Stop Me If You Think You've Seen This Word Before

I am still wondering why ‘sex’ is not at the top of Google’s list… :stuck_out_tongue:

A search for the the on yahoo gives excellent results.

Searching for a phrase with the same stop word is weird! If I search for The in Google, it gives me 13,490,000,000 results; if I search for The The The The, I get 1,160,000,000 results, and so on! Indexing?

It sure would be nice if google would stop trimming special characters out of a search even when it’s a search string enclosed in quotation marks! ANY way at all to escape important symbols (my example last time I complained about this was wanting to quickly look up the syntax for the $get shorthand; man is that a useless search string once the $ gets trimmed out) would be great

Saj,

I assume there are about 12.33 bilion pages that have the word ‘the’ at least once, but not more than 3 times.

Searching for The The? Jeff, if I didn’t adore you before, I certainly do now!
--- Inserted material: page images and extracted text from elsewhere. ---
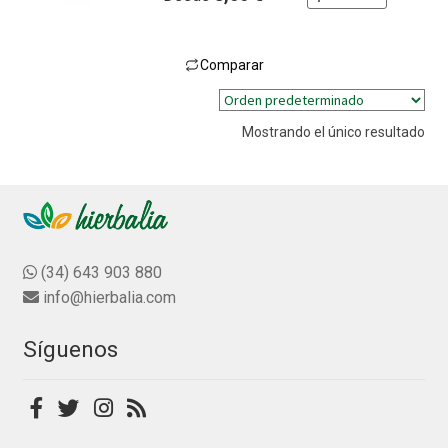
a
l
o
Comparar
r
Este
a
producto
d
Mostrando el único resultado
tiene
o
múltiples
c
variantes.
o
n
Las
0
opciones
d
se
(34) 643 903 880
e
pueden
info@hierbalia.com
5
elegir
en
Síguenos
la
página
de
producto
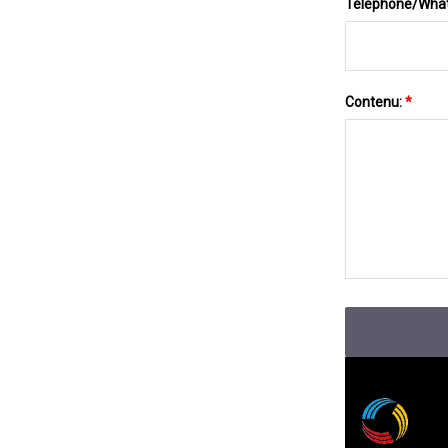
Téléphone/Wha
Contenu:
*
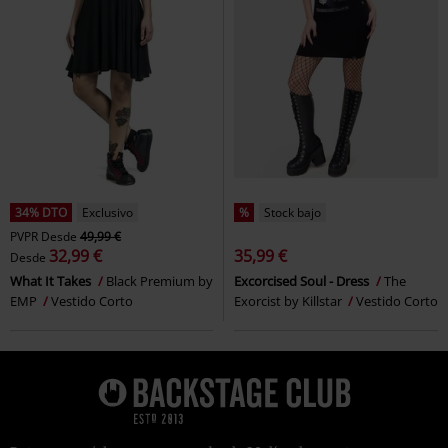
34% DTO
Exclusivo
%
Stock bajo
PVPR
Desde
49,99 €
32,99 €
35,99 €
Desde
What It Takes
Black Premium by
Excorcised Soul - Dress
The
EMP
Vestido Corto
Exorcist by Killstar
Vestido Corto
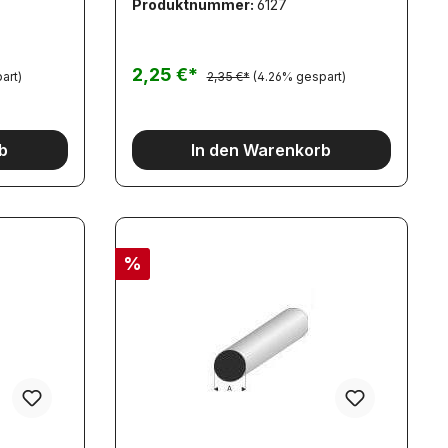
Produktnummer:
6127
Beschreibung:Material ASA, weiß,
ähnlich ABS, jedoch wesentlich
schlagzäher bei hoher Steifigkeit,
hohe Witterungs- und
2,25 €*
art)
2,35 €*
(4.26% gespart)
Alterungsbeständigkeit. Klebbar unter
anderem mit Ruderer530 glasklar
(Artikel 2957), Pattex-transparent,
Bison-Plastikkleber und geeigneten
b
In den Warenkorb
Sekundenklebern.
%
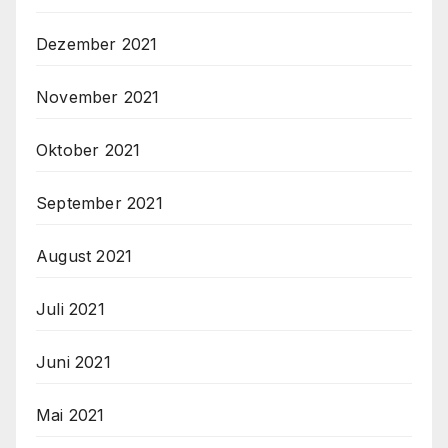
Dezember 2021
November 2021
Oktober 2021
September 2021
August 2021
Juli 2021
Juni 2021
Mai 2021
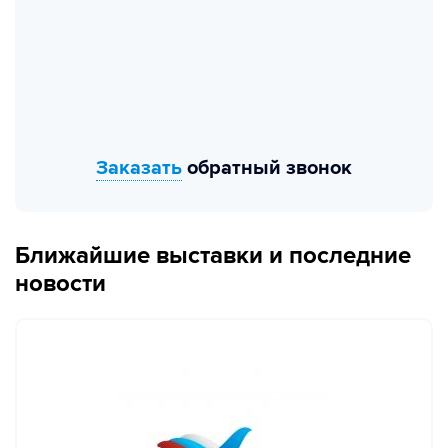
Заказать
обратный звонок
Ближайшие выставки и последние
новости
I didn’t notice those words until I read this article.

@Sobani:

Exactly. Which makes the indexing bizarre! Not as smart as it could be.
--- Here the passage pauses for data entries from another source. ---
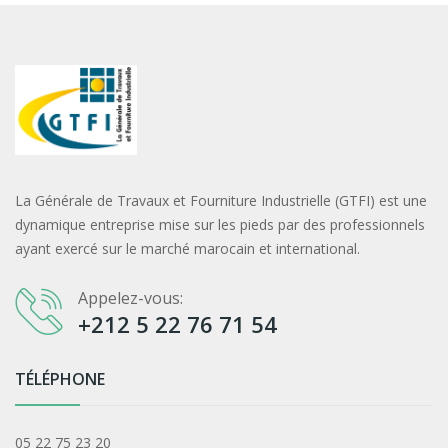
La Générale de Travaux et Fourniture Industrielle (GTFI) est une
dynamique entreprise mise sur les pieds par des professionnels
ayant exercé sur le marché marocain et international.
Appelez-vous:
+212 5 22 76 71 54
TÉLÉPHONE
05 22 75 23 20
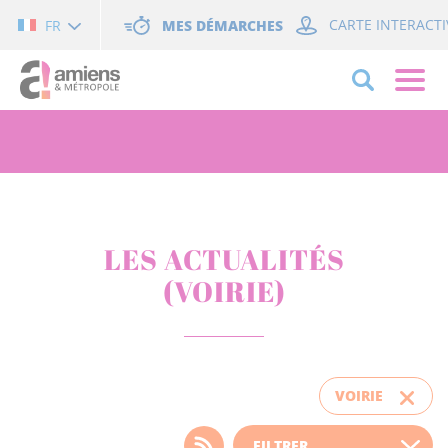
Cookies management panel
MES DÉMARCHES
CARTE INTERACTI
FR
LES ACTUALITÉS
(VOIRIE)
VOIRIE
Choisissez votre filtre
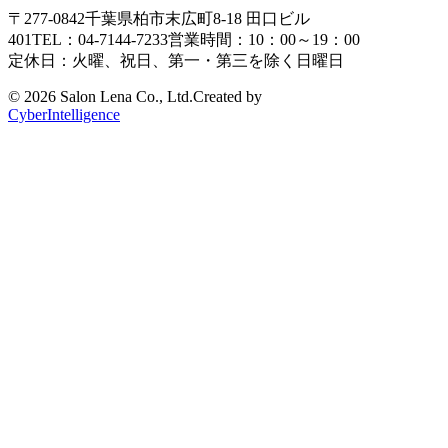
〒277-0842
千葉県柏市末広町8-18
田口ビル
401
TEL：04-7144-7233
営業時間：10：00～19：00
定休日：火曜、祝日、第一・第三を除く日曜日
©
2026 Salon Lena Co., Ltd.
Created by
CyberIntelligence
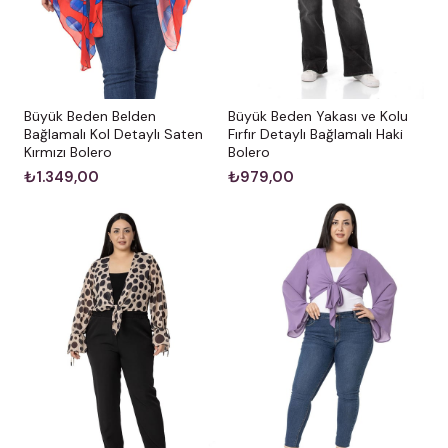
Büyük Beden Belden
Büyük Beden Yakası ve Kolu
Bağlamalı Kol Detaylı Saten
Fırfır Detaylı Bağlamalı Haki
Kırmızı Bolero
Bolero
₺1.349,00
₺979,00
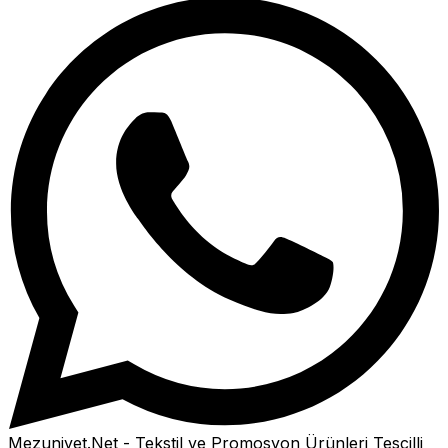
Mezuniyet.Net - Tekstil ve Promosyon Ürünleri
Tescilli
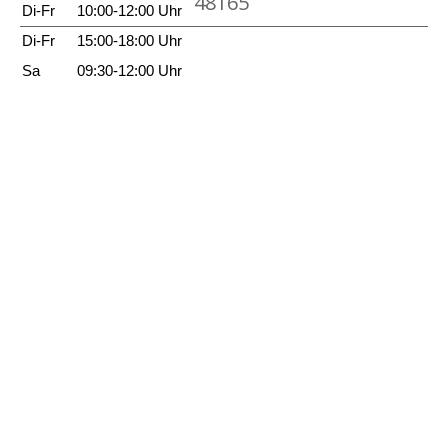
48165
e
f
Di-Fr
10:00-12:00 Uhr
i
c
Di-Fr
15:00-18:00 Uhr
g
h
Sa
09:30-12:00 Uhr
e
e
n
n
i
m
F
l
u
s
s
a
n
z
e
i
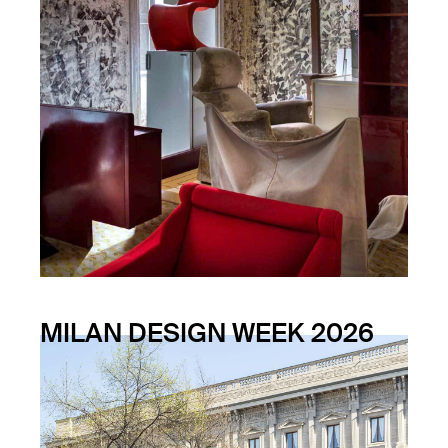
MILAN DESIGN WEEK 2026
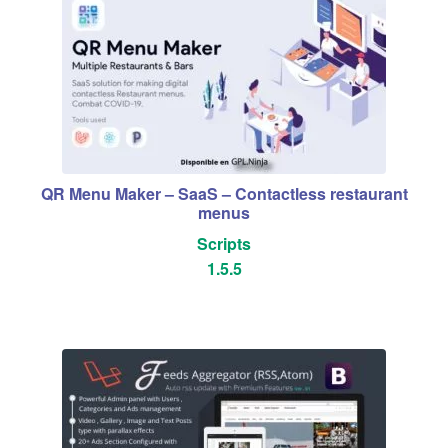
QR Menu Maker – SaaS – Contactless restaurant
menus
Scripts
1.5.5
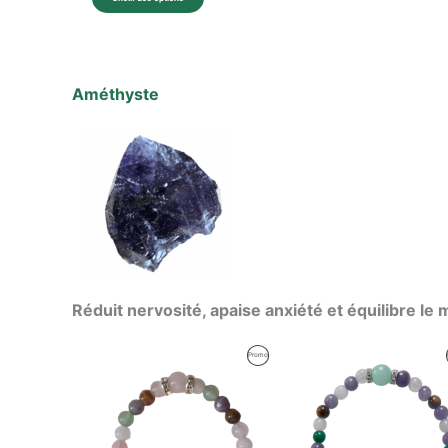
Améthyste
Réduit nervosité, apaise anxiété et équilibre le 
Le
Le
Le
Le
Produit
Promo
prix
prix
prix
prix
initial
actuel
initial
actuel
En
était :
est :
était :
est :
53,09 €.
52,00 €.
59,47 €.
59,00 €.
Promotion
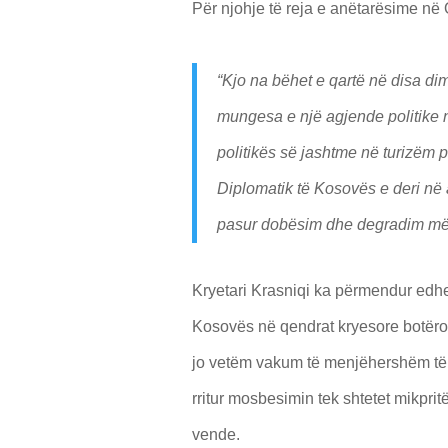
Për njohje të reja e anëtarësime në
“Kjo na bëhet e qartë në disa dim
mungesa e një agjende politike n
politikës së jashtme në turizëm p
Diplomatik të Kosovës e deri në a
pasur dobësim dhe degradim më t
Kryetari Krasniqi ka përmendur ed
Kosovës në qendrat kryesore botëror
jo vetëm vakum të menjëhershëm të
rritur mosbesimin tek shtetet mikpr
vende.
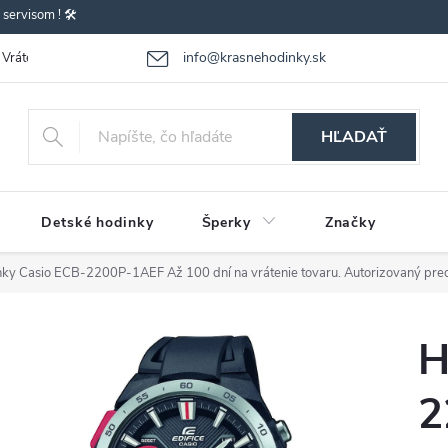
ervisom ! 🛠️
info@krasnehodinky.sk
Vrátenie-výmena tovaru
Reklamácia tovaru
Obchodné podmienky
HĽADAŤ
Detské hodinky
Šperky
Značky
nky Casio ECB-2200P-1AEF
Až 100 dní na vrátenie tovaru. Autorizovaný pre
H
2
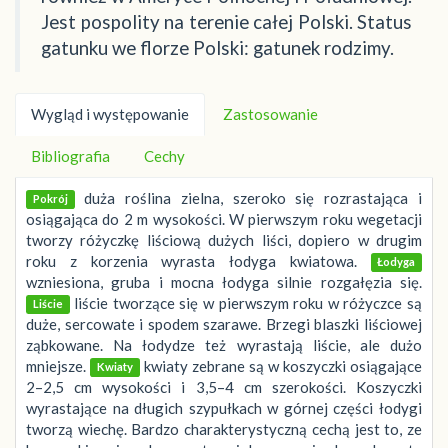
Jest pospolity na terenie całej Polski. Status
gatunku we florze Polski: gatunek rodzimy.
Wygląd i występowanie
Zastosowanie
Bibliografia
Cechy
duża roślina zielna, szeroko się rozrastająca i
Pokrój
osiągająca do 2 m wysokości. W pierwszym roku wegetacji
tworzy różyczkę liściową dużych liści, dopiero w drugim
roku z korzenia wyrasta łodyga kwiatowa.
Łodyga
wzniesiona, gruba i mocna łodyga silnie rozgałęzia się.
liście tworzące się w pierwszym roku w różyczce są
Liście
duże, sercowate i spodem szarawe. Brzegi blaszki liściowej
ząbkowane. Na łodydze też wyrastają liście, ale dużo
mniejsze.
kwiaty zebrane są w koszyczki osiągające
Kwiaty
2–2,5 cm wysokości i 3,5–4 cm szerokości. Koszyczki
wyrastające na długich szypułkach w górnej części łodygi
tworzą wiechę. Bardzo charakterystyczną cechą jest to, ze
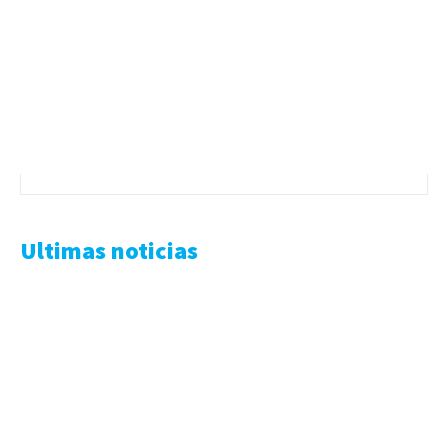
Ultimas noticias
Especially since stopwords differ so much from one language to another… THE is the french word for tea, OR is the french word for gold, THESE also means thesis, and so on… Dunno about other languages, but it’s pretty hard to find a good golden thesis on tea…

@Grank
Here is what you get if you use google’s code search engine:
http://www.google.com/codesearch?hl=enlr=q=%22%24get%22

Thanks for posting this. I’m building a search application and the information from your MySQL link might make things considerably faster.

Thanks again for posting this topic!

Apparently, at least to Google, stop word warnings are a thing of the past.
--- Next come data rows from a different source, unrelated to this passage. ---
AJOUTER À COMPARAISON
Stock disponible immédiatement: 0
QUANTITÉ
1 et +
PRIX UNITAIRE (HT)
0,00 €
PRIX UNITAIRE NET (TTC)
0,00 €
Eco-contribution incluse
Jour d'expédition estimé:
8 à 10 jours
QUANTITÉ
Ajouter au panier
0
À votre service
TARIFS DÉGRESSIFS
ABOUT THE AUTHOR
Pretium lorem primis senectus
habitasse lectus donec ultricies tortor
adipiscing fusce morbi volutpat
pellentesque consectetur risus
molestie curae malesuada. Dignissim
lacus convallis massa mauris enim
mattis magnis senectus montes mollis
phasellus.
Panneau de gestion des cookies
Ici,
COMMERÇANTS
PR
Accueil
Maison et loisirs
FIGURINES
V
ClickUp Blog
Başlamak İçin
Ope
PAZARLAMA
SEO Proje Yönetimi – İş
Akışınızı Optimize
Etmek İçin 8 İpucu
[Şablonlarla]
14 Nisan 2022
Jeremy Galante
which is not to say that people should start implementing that into their applications, or that Databases need to change

this is Google you’re talking about, the best (by far) search algorithm up to now

Your example is funny … I just started a vinyl record website and I have this comment in my code:

#TODO, ALLOW EXCEPTIONS ON STOP WORDS, FOR EXAMPLE, ARTIST The The

The band Live is almost impossible to search for on Google. The first couple of results are relevant (wikipedia and the official website), but after that, it’s all about live bands. ‘Live music’, and ‘Live CDs’ are equally worthless queries. Of course, this isn’t so much about stopwords as a semantic failure.

There’s one band that’s even harder to search for than A; it’s the outfit that brilliantly decided to call themselves !!!:

http://en.wikipedia.org/wiki/!!!

(The article mentions that you can find them by searching for chk chk chk, like searching for love symbol to find Prince in his glyph period.)

And behold, the comment auto-link-highlighter can’t believe ! could be in a URL :-).

No, but seriously, the worst group to search for (at work) is the Barenaked Ladies.

Anal Cunt is worse, trust me. If you don’t get fired for searching those words, you’ll certainly be fired for your eclectic taste in music.

I work for Barnes and Noble as a lowly bookselling drone, and get a kick every time that someone asks for What is the What[1], since all four words of the title are stop words in the internal search system!

[1]http://search.barnesandnoble.com/What-Is-the-What/Dave-Eggers/e/9780307385901

saj, on results for the the the the: What you’ve discovered is not a billion pages with that phrase, but a flaw in Google’s page-count estimator that makes it think there are a billion. When you get the page with the first ten results, it doesn’t actually go count how many pages there are with the phrase; it makes up an estimate based on word frequencies and such. That estimate is often way too high.

I’m not sure how accurate their page counts are for single individual words, but I wouldn’t necessarily trust Jeff’s 2004 results to be exact, either.

Having stop words in Google’s phrase queries is something that I actually miss, because there was a clever hack that involved them. If you searched for, say, row the boat, what it would really do was a wildcard search for row * boat, where * is any single word. That was occasionally quite useful when I could half-remember a phrase I wanted to search for, as I could just use the as a wildcard for the words I couldn’t remember. And as far as I can tell there’s no other way to do exactly that search.